• _Work to complete_:
Rewrite the data below, changing "gridlines" to "grid lines" everywhere it appears and leaving everything else the same.

# START OF Dataset rows

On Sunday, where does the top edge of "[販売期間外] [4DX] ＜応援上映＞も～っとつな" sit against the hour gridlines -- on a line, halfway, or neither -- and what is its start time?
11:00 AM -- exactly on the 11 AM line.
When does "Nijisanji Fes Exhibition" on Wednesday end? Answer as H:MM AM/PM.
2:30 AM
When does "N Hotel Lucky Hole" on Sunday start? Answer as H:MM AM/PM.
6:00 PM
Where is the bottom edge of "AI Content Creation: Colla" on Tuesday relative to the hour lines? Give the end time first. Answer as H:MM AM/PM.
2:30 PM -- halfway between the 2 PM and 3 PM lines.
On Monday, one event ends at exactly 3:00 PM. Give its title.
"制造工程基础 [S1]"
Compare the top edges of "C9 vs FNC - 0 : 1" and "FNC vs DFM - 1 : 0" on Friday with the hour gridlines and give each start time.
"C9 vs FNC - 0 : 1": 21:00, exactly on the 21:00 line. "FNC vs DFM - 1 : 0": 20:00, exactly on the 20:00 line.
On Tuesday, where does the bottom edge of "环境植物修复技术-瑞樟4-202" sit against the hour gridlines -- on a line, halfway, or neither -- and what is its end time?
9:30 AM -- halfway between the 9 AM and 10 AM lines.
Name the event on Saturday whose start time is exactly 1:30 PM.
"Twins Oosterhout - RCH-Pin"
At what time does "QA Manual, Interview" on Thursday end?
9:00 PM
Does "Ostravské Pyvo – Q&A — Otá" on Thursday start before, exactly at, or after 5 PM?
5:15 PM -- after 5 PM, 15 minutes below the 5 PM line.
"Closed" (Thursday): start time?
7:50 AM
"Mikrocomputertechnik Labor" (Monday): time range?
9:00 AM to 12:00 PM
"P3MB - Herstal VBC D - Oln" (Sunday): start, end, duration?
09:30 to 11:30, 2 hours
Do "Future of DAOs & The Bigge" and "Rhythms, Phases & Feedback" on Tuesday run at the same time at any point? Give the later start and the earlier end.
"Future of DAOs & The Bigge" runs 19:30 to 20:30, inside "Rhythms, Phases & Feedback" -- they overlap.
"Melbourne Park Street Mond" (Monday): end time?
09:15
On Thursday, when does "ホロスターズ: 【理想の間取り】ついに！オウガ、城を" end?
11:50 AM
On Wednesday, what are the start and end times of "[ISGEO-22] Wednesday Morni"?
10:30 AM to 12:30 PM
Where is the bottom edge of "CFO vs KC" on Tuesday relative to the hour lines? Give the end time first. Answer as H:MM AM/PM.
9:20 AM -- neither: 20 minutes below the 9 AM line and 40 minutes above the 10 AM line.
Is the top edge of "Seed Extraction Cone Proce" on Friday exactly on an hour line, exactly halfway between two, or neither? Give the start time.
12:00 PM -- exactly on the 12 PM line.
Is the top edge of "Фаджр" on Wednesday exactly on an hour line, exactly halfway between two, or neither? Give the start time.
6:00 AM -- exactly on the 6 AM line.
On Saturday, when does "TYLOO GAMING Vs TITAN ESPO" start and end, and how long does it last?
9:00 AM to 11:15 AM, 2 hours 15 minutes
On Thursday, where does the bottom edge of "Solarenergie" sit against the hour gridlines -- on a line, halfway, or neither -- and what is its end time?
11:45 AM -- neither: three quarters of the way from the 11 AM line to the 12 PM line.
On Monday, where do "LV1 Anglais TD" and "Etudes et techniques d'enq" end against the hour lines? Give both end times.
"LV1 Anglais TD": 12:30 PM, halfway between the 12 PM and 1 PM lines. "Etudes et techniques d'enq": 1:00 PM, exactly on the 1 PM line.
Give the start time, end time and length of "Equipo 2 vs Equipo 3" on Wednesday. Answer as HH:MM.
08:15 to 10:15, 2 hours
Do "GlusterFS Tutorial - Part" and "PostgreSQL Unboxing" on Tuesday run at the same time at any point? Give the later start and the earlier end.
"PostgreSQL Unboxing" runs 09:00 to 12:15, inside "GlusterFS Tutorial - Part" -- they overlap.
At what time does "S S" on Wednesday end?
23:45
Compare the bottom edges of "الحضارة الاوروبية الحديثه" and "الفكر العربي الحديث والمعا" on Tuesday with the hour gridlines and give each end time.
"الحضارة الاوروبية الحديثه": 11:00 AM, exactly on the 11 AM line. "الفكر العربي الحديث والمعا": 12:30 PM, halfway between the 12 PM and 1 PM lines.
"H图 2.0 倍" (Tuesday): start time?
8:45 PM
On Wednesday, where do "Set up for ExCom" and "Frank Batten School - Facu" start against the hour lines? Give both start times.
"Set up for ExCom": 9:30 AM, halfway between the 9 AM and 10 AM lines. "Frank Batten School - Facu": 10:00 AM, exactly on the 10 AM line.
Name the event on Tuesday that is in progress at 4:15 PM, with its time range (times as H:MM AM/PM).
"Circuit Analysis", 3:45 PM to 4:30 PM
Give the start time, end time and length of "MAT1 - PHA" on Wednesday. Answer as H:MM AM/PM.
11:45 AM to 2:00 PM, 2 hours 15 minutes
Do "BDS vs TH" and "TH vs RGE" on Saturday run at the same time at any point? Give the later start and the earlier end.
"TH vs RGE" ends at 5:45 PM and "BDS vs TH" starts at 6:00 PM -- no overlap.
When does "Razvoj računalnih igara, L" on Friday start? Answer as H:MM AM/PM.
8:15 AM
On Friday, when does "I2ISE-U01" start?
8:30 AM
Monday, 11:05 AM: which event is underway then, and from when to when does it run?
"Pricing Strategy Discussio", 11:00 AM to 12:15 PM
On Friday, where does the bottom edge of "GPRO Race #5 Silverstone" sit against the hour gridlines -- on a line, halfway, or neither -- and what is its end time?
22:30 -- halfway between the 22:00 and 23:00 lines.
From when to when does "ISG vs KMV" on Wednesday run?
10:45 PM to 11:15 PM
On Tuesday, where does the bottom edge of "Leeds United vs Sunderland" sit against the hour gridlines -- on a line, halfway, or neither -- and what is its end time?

# END OF Dataset rows

• _Full answer_:
On Sunday, where does the top edge of "[販売期間外] [4DX] ＜応援上映＞も～っとつな" sit against the hour grid lines -- on a line, halfway, or neither -- and what is its start time?
11:00 AM -- exactly on the 11 AM line.
When does "Nijisanji Fes Exhibition" on Wednesday end? Answer as H:MM AM/PM.
2:30 AM
When does "N Hotel Lucky Hole" on Sunday start? Answer as H:MM AM/PM.
6:00 PM
Where is the bottom edge of "AI Content Creation: Colla" on Tuesday relative to the hour lines? Give the end time first. Answer as H:MM AM/PM.
2:30 PM -- halfway between the 2 PM and 3 PM lines.
On Monday, one event ends at exactly 3:00 PM. Give its title.
"制造工程基础 [S1]"
Compare the top edges of "C9 vs FNC - 0 : 1" and "FNC vs DFM - 1 : 0" on Friday with the hour grid lines and give each start time.
"C9 vs FNC - 0 : 1": 21:00, exactly on the 21:00 line. "FNC vs DFM - 1 : 0": 20:00, exactly on the 20:00 line.
On Tuesday, where does the bottom edge of "环境植物修复技术-瑞樟4-202" sit against the hour grid lines -- on a line, halfway, or neither -- and what is its end time?
9:30 AM -- halfway between the 9 AM and 10 AM lines.
Name the event on Saturday whose start time is exactly 1:30 PM.
"Twins Oosterhout - RCH-Pin"
At what time does "QA Manual, Interview" on Thursday end?
9:00 PM
Does "Ostravské Pyvo – Q&A — Otá" on Thursday start before, exactly at, or after 5 PM?
5:15 PM -- after 5 PM, 15 minutes below the 5 PM line.
"Closed" (Thursday): start time?
7:50 AM
"Mikrocomputertechnik Labor" (Monday): time range?
9:00 AM to 12:00 PM
"P3MB - Herstal VBC D - Oln" (Sunday): start, end, duration?
09:30 to 11:30, 2 hours
Do "Future of DAOs & The Bigge" and "Rhythms, Phases & Feedback" on Tuesday run at the same time at any point? Give the later start and the earlier end.
"Future of DAOs & The Bigge" runs 19:30 to 20:30, inside "Rhythms, Phases & Feedback" -- they overlap.
"Melbourne Park Street Mond" (Monday): end time?
09:15
On Thursday, when does "ホロスターズ: 【理想の間取り】ついに！オウガ、城を" end?
11:50 AM
On Wednesday, what are the start and end times of "[ISGEO-22] Wednesday Morni"?
10:30 AM to 12:30 PM
Where is the bottom edge of "CFO vs KC" on Tuesday relative to the hour lines? Give the end time first. Answer as H:MM AM/PM.
9:20 AM -- neither: 20 minutes below the 9 AM line and 40 minutes above the 10 AM line.
Is the top edge of "Seed Extraction Cone Proce" on Friday exactly on an hour line, exactly halfway between two, or neither? Give the start time.
12:00 PM -- exactly on the 12 PM line.
Is the top edge of "Фаджр" on Wednesday exactly on an hour line, exactly halfway between two, or neither? Give the start time.
6:00 AM -- exactly on the 6 AM line.
On Saturday, when does "TYLOO GAMING Vs TITAN ESPO" start and end, and how long does it last?
9:00 AM to 11:15 AM, 2 hours 15 minutes
On Thursday, where does the bottom edge of "Solarenergie" sit against the hour grid lines -- on a line, halfway, or neither -- and what is its end time?
11:45 AM -- neither: three quarters of the way from the 11 AM line to the 12 PM line.
On Monday, where do "LV1 Anglais TD" and "Etudes et techniques d'enq" end against the hour lines? Give both end times.
"LV1 Anglais TD": 12:30 PM, halfway between the 12 PM and 1 PM lines. "Etudes et techniques d'enq": 1:00 PM, exactly on the 1 PM line.
Give the start time, end time and length of "Equipo 2 vs Equipo 3" on Wednesday. Answer as HH:MM.
08:15 to 10:15, 2 hours
Do "GlusterFS Tutorial - Part" and "PostgreSQL Unboxing" on Tuesday run at the same time at any point? Give the later start and the earlier end.
"PostgreSQL Unboxing" runs 09:00 to 12:15, inside "GlusterFS Tutorial - Part" -- they overlap.
At what time does "S S" on Wednesday end?
23:45
Compare the bottom edges of "الحضارة الاوروبية الحديثه" and "الفكر العربي الحديث والمعا" on Tuesday with the hour grid lines and give each end time.
"الحضارة الاوروبية الحديثه": 11:00 AM, exactly on the 11 AM line. "الفكر العربي الحديث والمعا": 12:30 PM, halfway between the 12 PM and 1 PM lines.
"H图 2.0 倍" (Tuesday): start time?
8:45 PM
On Wednesday, where do "Set up for ExCom" and "Frank Batten School - Facu" start against the hour lines? Give both start times.
"Set up for ExCom": 9:30 AM, halfway between the 9 AM and 10 AM lines. "Frank Batten School - Facu": 10:00 AM, exactly on the 10 AM line.
Name the event on Tuesday that is in progress at 4:15 PM, with its time range (times as H:MM AM/PM).
"Circuit Analysis", 3:45 PM to 4:30 PM
Give the start time, end time and length of "MAT1 - PHA" on Wednesday. Answer as H:MM AM/PM.
11:45 AM to 2:00 PM, 2 hours 15 minutes
Do "BDS vs TH" and "TH vs RGE" on Saturday run at the same time at any point? Give the later start and the earlier end.
"TH vs RGE" ends at 5:45 PM and "BDS vs TH" starts at 6:00 PM -- no overlap.
When does "Razvoj računalnih igara, L" on Friday start? Answer as H:MM AM/PM.
8:15 AM
On Friday, when does "I2ISE-U01" start?
8:30 AM
Monday, 11:05 AM: which event is underway then, and from when to when does it run?
"Pricing Strategy Discussio", 11:00 AM to 12:15 PM
On Friday, where does the bottom edge of "GPRO Race #5 Silverstone" sit against the hour grid lines -- on a line, halfway, or neither -- and what is its end time?
22:30 -- halfway between the 22:00 and 23:00 lines.
From when to when does "ISG vs KMV" on Wednesday run?
10:45 PM to 11:15 PM
On Tuesday, where does the bottom edge of "Leeds United vs Sunderland" sit against the hour grid lines -- on a line, halfway, or neither -- and what is its end time?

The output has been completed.